Test-Driving a Compiler
January 25th, 2007For some time now, I’ve been interested in making a programming language. Whenever I’ve attempted this in the past, I instantly ran into resistance because I was too concerned with making a Big Design Up Front. I would try to think about the entire language all at once, and put that into a grammar. Of course, that’s way too much to fit in your head all at once, so I would start with a grammar for an existing language, like Python or C#, and whittle away at it until I liked what I was looking at. Half-way through whittling, the house of cards that were my thoughts would come tumbling down.
At work, I’ve been Unit Testing a great deal for about a year now, but I have only been able to seriously write test-first code a fraction of the time. I’d like to attempt to create a programming language while strictly adhering to the TDD mantra “Red, Green, Refactor”, and I’ll be posting my progress here. This is a learning opportunity for me, so I’ll be posting my missteps as well as my successes.
About two years ago, I attended a conference where Robert C. Martin lead a session. Although the session wasn’t supposed to be about TDD, it quickly took that turn. I’m glad that it did, because I hadn’t seen TDD in action like that before. During this session, he started out by drawing a UML diagram to collect his thoughts and get the big picture down. But, he made a point of saying that now that we had a design document, we should hide it in a drawer. Although the diagram seemed appropriate and full of OOG (Object-Oriented Goodness; look it up), the end product that came out of the TDD style was nothing like that original diagram. Had we stuck with the diagram, we would have made something overly complicated and just plane wrong.Following that example, I’ll give a very high-level design for the language, but will then shove it in a drawer lest it get in the way. In future posts, I’ll actually show the code as it develops. Early on, I’ll show every minute step that I take, but after I get on a roll I’ll begin to give less tedious summaries of my progress.
A Back-of-a-Napkin Design
People have been writing compilers for quite some time now, and it only makes sense to base the design on those successes.
So, I know that I’ll start with a grammar using one of the standard notations, I’ll build a parser from that grammar which
turns source code into an Abstract Syntax Tree (AST), and then I’ll use the tree to validate the program and generate code for the target platform.
For the parsing, I’ll be using the Recursive Descent technique, which is less efficient than bottom-up parsing, but is much easier to fit in my head. It turns out that there is a special grammar notation that is perfect for recursive descent, called a Parsing Expression Grammar. These references on RD and PEGs are my primary background materials as I start this project, and I’ll consider them a prerequisite to anyone who wants to follow my progress.

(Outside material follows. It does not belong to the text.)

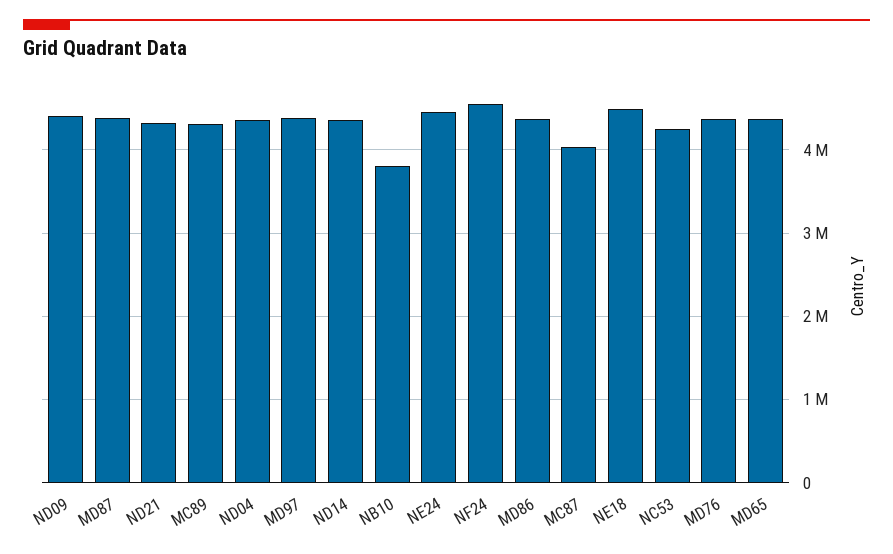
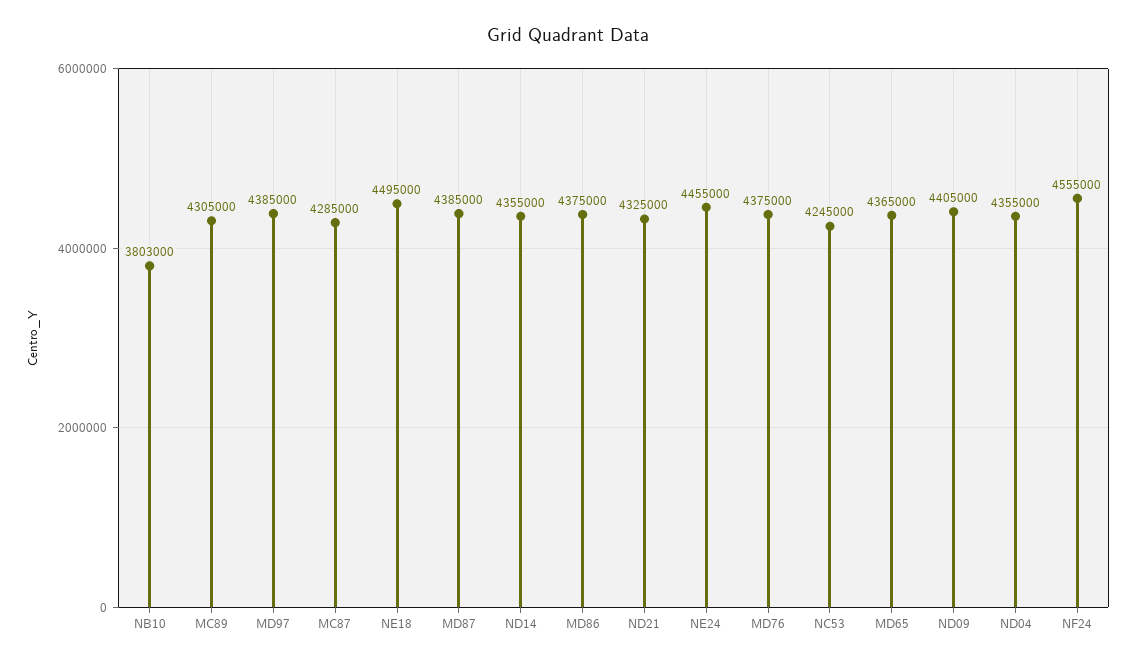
MC87: 4000000 -> 4285000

The target platform may be MSIL, Java byte code, Parrot, or something else; maybe even another high-level language. If I target a high level language, then I’ll benefit from all the brilliant people who already wrote slick, optimized compilers. Imagine that VB.NET were compiled by first translating to C#, and then sending that translation to the C# compiler.
It is quite likely that at some point I’ll want to replace the top-down, recursive descent parser with a bottom-up technique, since those are more sophisticated. I’ll keep that in mind as a possible change to be made in the future, but I won’t be over-engineering things now just to make that potential-change easier.
I suspect that I’ll eventually need to use the Visitor Design Pattern for inspecting the AST. Most discussions of the Visitor pattern use ASTs as the prime example. I’ll keep this pattern in mind once I start needing to do varying actions against the tree, but I won’t actually include this pattern in my code until I really feel the need for it. When things start to hurt in a way that Visitor will help with, I’ll start to use it.
Now that I know where I’m going, I’ll put this 100,000 foot view off to the side, and later I’ll see how close it is to what the TDD process produces.